Impeachment de Dilma, 4 anos: Janaina Paschoal revela bastidores do processo que destituiu a petista
Autora da ação lembra ameaças, discursos e articulações que derrubaram Dilma Rousseff em 31 de agosto de 2016; ‘Sentia grande incômodo no Parlamento sempre que tocava nos assuntos da Odebrecht e da Petrobras’
Há quatro anos, em 31 de agosto de 2016, o mandato da ex-presidente Dilma Rousseff (PT) foi cassado após um longo processo de impeachment, que teve início em 2 de dezembro de 2015, quando Eduardo Cunha, então presidente da Câmara dos Deputados, acolheu uma denúncia por crime de responsabilidade. As acusações protocoladas no pedido indicavam desrespeito à lei orçamentária e à lei de improbidade administrativa, além de suspeitas de envolvimento em atos de corrupção na Petrobras. Marcado por polêmicas e contradições, o impeachment da ex-presidente continua impactando os caminhos atuais da política nacional. Em entrevista exclusiva à Jovem Pan, a deputada estadual Janaina Paschoal (PSL-SP), uma das autoras do impeachment, considera que a queda de Dilma foi a melhor solução para o Brasil de 2016, marcado por uma convulsão econômica e política.

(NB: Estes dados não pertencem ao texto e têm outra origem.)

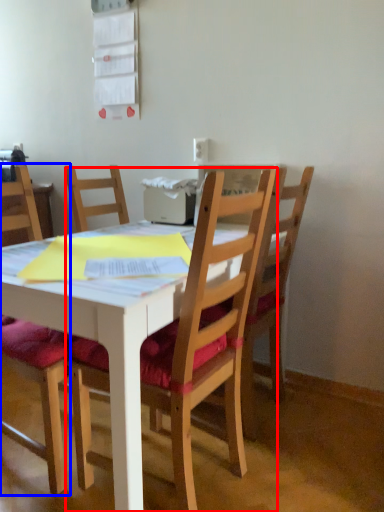
Question: Which object is further to the camera taking this photo, chair (highlighted by a red box) or chair (highlighted by a blue box)?

Choices:
 (A) chair
 (B) chair

Answer: (B)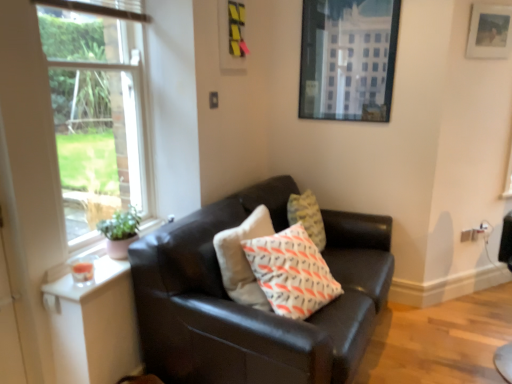
Question: From a real-world perspective, is white cotton pillow at center physically located above or below clear glass window at upper left?

Choices:
 (A) above
 (B) below

Answer: (B)

Question: Is white cotton pillow at center wider or thinner than clear glass window at upper left?

Choices:
 (A) wide
 (B) thin

Answer: (A)

Question: Which object is positioned closest to the white cotton pillow at center?

Choices:
 (A) metallic glass picture frame at upper right, the 2th picture frame viewed from the right
 (B) matte black couch at center
 (C) wooden picture frame at upper right, marked as the second picture frame in a left-to-right arrangement
 (D) clear glass window at upper left

Answer: (B)

Question: Considering the real-world distances, which object is closest to the white cotton pillow at center?

Choices:
 (A) wooden picture frame at upper right, marked as the second picture frame in a left-to-right arrangement
 (B) metallic glass picture frame at upper right, marked as the 1th picture frame in a left-to-right arrangement
 (C) matte black couch at center
 (D) clear glass window at upper left

Answer: (C)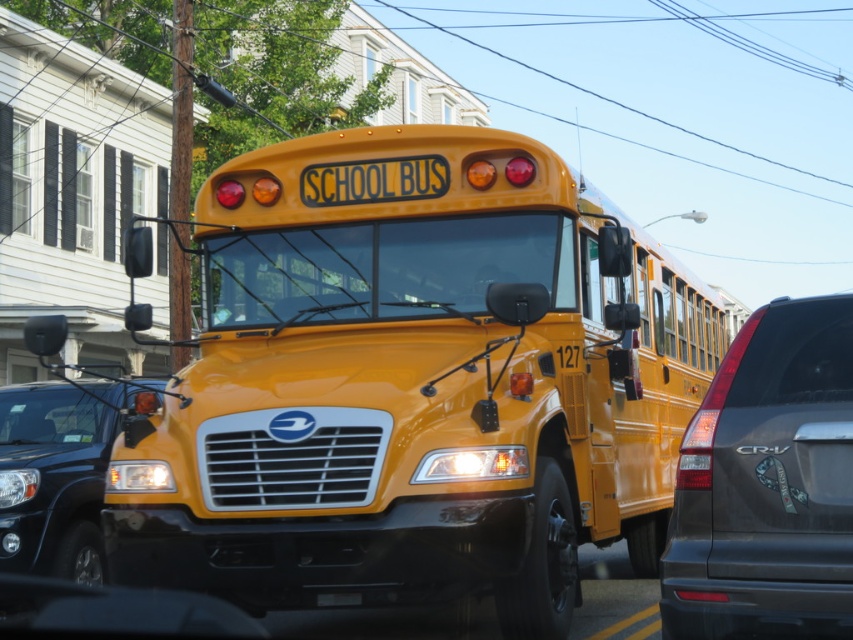
Does matte black suv at right have a smaller size compared to yellow matte license plate at center?

No, matte black suv at right is not smaller than yellow matte license plate at center.

Who is positioned more to the right, matte black suv at right or yellow matte license plate at center?

Positioned to the right is matte black suv at right.

Who is more distant from viewer, (715, 429) or (349, 605)?

Positioned behind is point (349, 605).

The height and width of the screenshot is (640, 853). What are the coordinates of `matte black suv at right` in the screenshot? It's located at (767, 483).

Who is lower down, yellow matte/solid school bus at center or glossy black suv at left?

glossy black suv at left

Does point (526, 273) come behind point (48, 509)?

No.

Between point (596, 216) and point (97, 564), which one is positioned behind?

Point (97, 564)

Where is `yellow matte/solid school bus at center`? The image size is (853, 640). yellow matte/solid school bus at center is located at coordinates (413, 381).

Can you confirm if yellow matte/solid school bus at center is taller than yellow matte license plate at center?

Indeed, yellow matte/solid school bus at center has a greater height compared to yellow matte license plate at center.

Who is positioned more to the left, yellow matte/solid school bus at center or yellow matte license plate at center?

From the viewer's perspective, yellow matte license plate at center appears more on the left side.

Who is more distant from viewer, (215, 374) or (352, 602)?

Point (215, 374)

Image resolution: width=853 pixels, height=640 pixels. Identify the location of yellow matte/solid school bus at center. pos(413,381).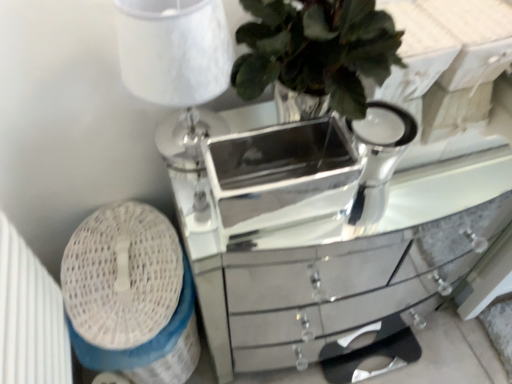
Measure the distance between mirrored silver chest of drawers at center and camera.

mirrored silver chest of drawers at center and camera are 27.48 inches apart.

In order to face silver/metallic mirrored tray at center, should I rotate leftwards or rightwards?

It's best to rotate right around 2.954 degrees.

Image resolution: width=512 pixels, height=384 pixels. What do you see at coordinates (177, 68) in the screenshot? I see `white textured lampshade at upper left` at bounding box center [177, 68].

The image size is (512, 384). What are the coordinates of `mirrored silver chest of drawers at center` in the screenshot? It's located at (313, 257).

Where is `appliance below the white textured lampshade at upper left (from the image's perspective)`? The image size is (512, 384). appliance below the white textured lampshade at upper left (from the image's perspective) is located at coordinates (282, 174).

Considering the positions of objects silver/metallic mirrored tray at center and white textured lampshade at upper left in the image provided, who is more to the left, silver/metallic mirrored tray at center or white textured lampshade at upper left?

white textured lampshade at upper left.

From a real-world perspective, which is physically below, silver/metallic mirrored tray at center or white textured lampshade at upper left?

In real-world perspective, silver/metallic mirrored tray at center is lower.

Between silver/metallic mirrored tray at center and white textured lampshade at upper left, which one has less height?

With less height is silver/metallic mirrored tray at center.

I want to click on the chest of drawers that is below the white textured lampshade at upper left (from the image's perspective), so click(313, 257).

Considering the positions of objects white textured lampshade at upper left and mirrored silver chest of drawers at center in the image provided, who is behind, white textured lampshade at upper left or mirrored silver chest of drawers at center?

mirrored silver chest of drawers at center.

Does point (127, 38) come in front of point (279, 297)?

Yes, point (127, 38) is closer to viewer.

From a real-world perspective, is white textured lampshade at upper left beneath mirrored silver chest of drawers at center?

Actually, white textured lampshade at upper left is physically above mirrored silver chest of drawers at center in the real world.

From a real-world perspective, who is located higher, white textured lampshade at upper left or silver/metallic mirrored tray at center?

white textured lampshade at upper left is physically above.

Is white textured lampshade at upper left in front of or behind silver/metallic mirrored tray at center in the image?

white textured lampshade at upper left is in front of silver/metallic mirrored tray at center.

Which is nearer, (x=138, y=34) or (x=323, y=136)?

Point (x=138, y=34)

Considering the positions of point (264, 205) and point (257, 277), is point (264, 205) closer or farther from the camera than point (257, 277)?

Point (264, 205) appears to be farther away from the viewer than point (257, 277).

How different are the orientations of silver/metallic mirrored tray at center and mirrored silver chest of drawers at center in degrees?

They differ by 2.76 degrees in their facing directions.

Can we say silver/metallic mirrored tray at center lies outside mirrored silver chest of drawers at center?

Yes, silver/metallic mirrored tray at center is not within mirrored silver chest of drawers at center.

In the image, is silver/metallic mirrored tray at center positioned in front of or behind mirrored silver chest of drawers at center?

Visually, silver/metallic mirrored tray at center is located in front of mirrored silver chest of drawers at center.

Is the depth of mirrored silver chest of drawers at center less than that of white textured lampshade at upper left?

No, mirrored silver chest of drawers at center is further to the viewer.

Could you tell me if mirrored silver chest of drawers at center is turned towards white textured lampshade at upper left?

No, mirrored silver chest of drawers at center is not turned towards white textured lampshade at upper left.

Can white textured lampshade at upper left be found inside mirrored silver chest of drawers at center?

No, white textured lampshade at upper left is not inside mirrored silver chest of drawers at center.

From a real-world perspective, is mirrored silver chest of drawers at center positioned above or below silver/metallic mirrored tray at center?

Clearly, from a real-world perspective, mirrored silver chest of drawers at center is below silver/metallic mirrored tray at center.

Would you say mirrored silver chest of drawers at center contains silver/metallic mirrored tray at center?

No.

Is the depth of mirrored silver chest of drawers at center less than that of silver/metallic mirrored tray at center?

No, it is not.

Between mirrored silver chest of drawers at center and silver/metallic mirrored tray at center, which one has larger width?

mirrored silver chest of drawers at center.

In order to click on appliance that appears below the white textured lampshade at upper left (from the image's perspective) in this screenshot , I will do `click(282, 174)`.

Where is `chest of drawers on the right side of white textured lampshade at upper left`? The width and height of the screenshot is (512, 384). chest of drawers on the right side of white textured lampshade at upper left is located at coordinates (313, 257).

Considering their positions, is silver/metallic mirrored tray at center positioned further to white textured lampshade at upper left than mirrored silver chest of drawers at center?

The object further to white textured lampshade at upper left is silver/metallic mirrored tray at center.

Which object lies nearer to the anchor point mirrored silver chest of drawers at center, white textured lampshade at upper left or silver/metallic mirrored tray at center?

white textured lampshade at upper left is closer to mirrored silver chest of drawers at center.

Which object lies further to the anchor point silver/metallic mirrored tray at center, mirrored silver chest of drawers at center or white textured lampshade at upper left?

white textured lampshade at upper left is positioned further to the anchor silver/metallic mirrored tray at center.

When comparing their distances from mirrored silver chest of drawers at center, does silver/metallic mirrored tray at center or white textured lampshade at upper left seem closer?

Among the two, white textured lampshade at upper left is located nearer to mirrored silver chest of drawers at center.

Consider the image. Estimate the real-world distances between objects in this image. Which object is closer to white textured lampshade at upper left, mirrored silver chest of drawers at center or silver/metallic mirrored tray at center?

mirrored silver chest of drawers at center.

From the image, which object appears to be nearer to silver/metallic mirrored tray at center, white textured lampshade at upper left or mirrored silver chest of drawers at center?

The object closer to silver/metallic mirrored tray at center is mirrored silver chest of drawers at center.

Locate an element on the screen. This screenshot has width=512, height=384. appliance between white textured lampshade at upper left and mirrored silver chest of drawers at center in the horizontal direction is located at coordinates (282, 174).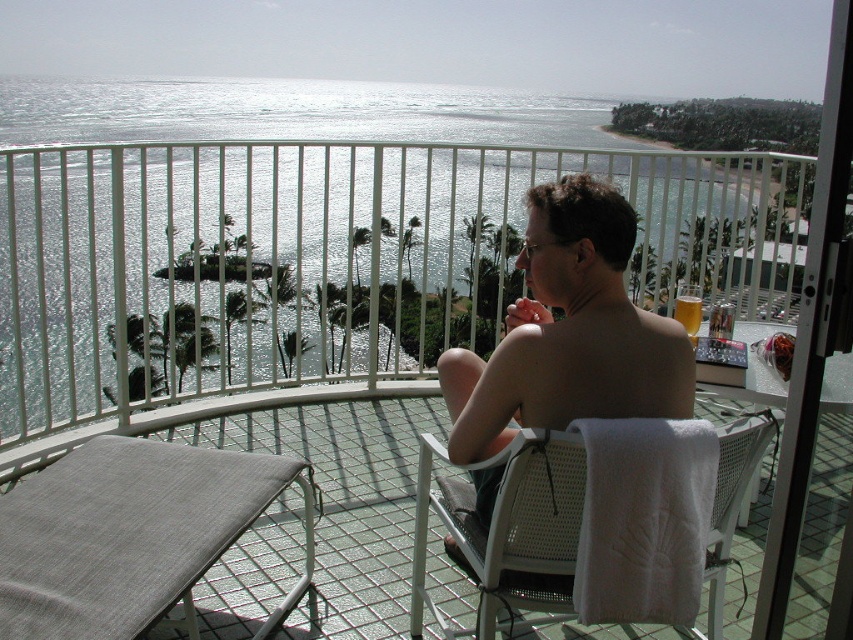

“Qualquer processo de impeachment é traumatizante, mas é pior para um país saber que existem crimes sendo cometidos livremente, sem punição alguma. Eu entendo que para o amadurecimento da nação e do povo, quando se tem a prática de crimes graves, é necessário tomar as providências cabíveis. Por mais doloroso que seja, foi melhor para o Brasil.” A professora de Direito Penal da USP, mesmo sem a intenção de protagonizar a batalha, ganhou fama e se tornou peça-chave da ação que inviabilizou o exercício de Dilma na Presidência da República. Antes de recordar os bastidores do processo, Janaina se espanta com a rapidez em que o tempo passou. “Nossa, já faz quatro anos desde que a Dilma saiu do poder? Eu nem me lembrava, foi muito rápido. Não costumo rememorar, não sou apegada ao passado, gosto de virar a página”, diz.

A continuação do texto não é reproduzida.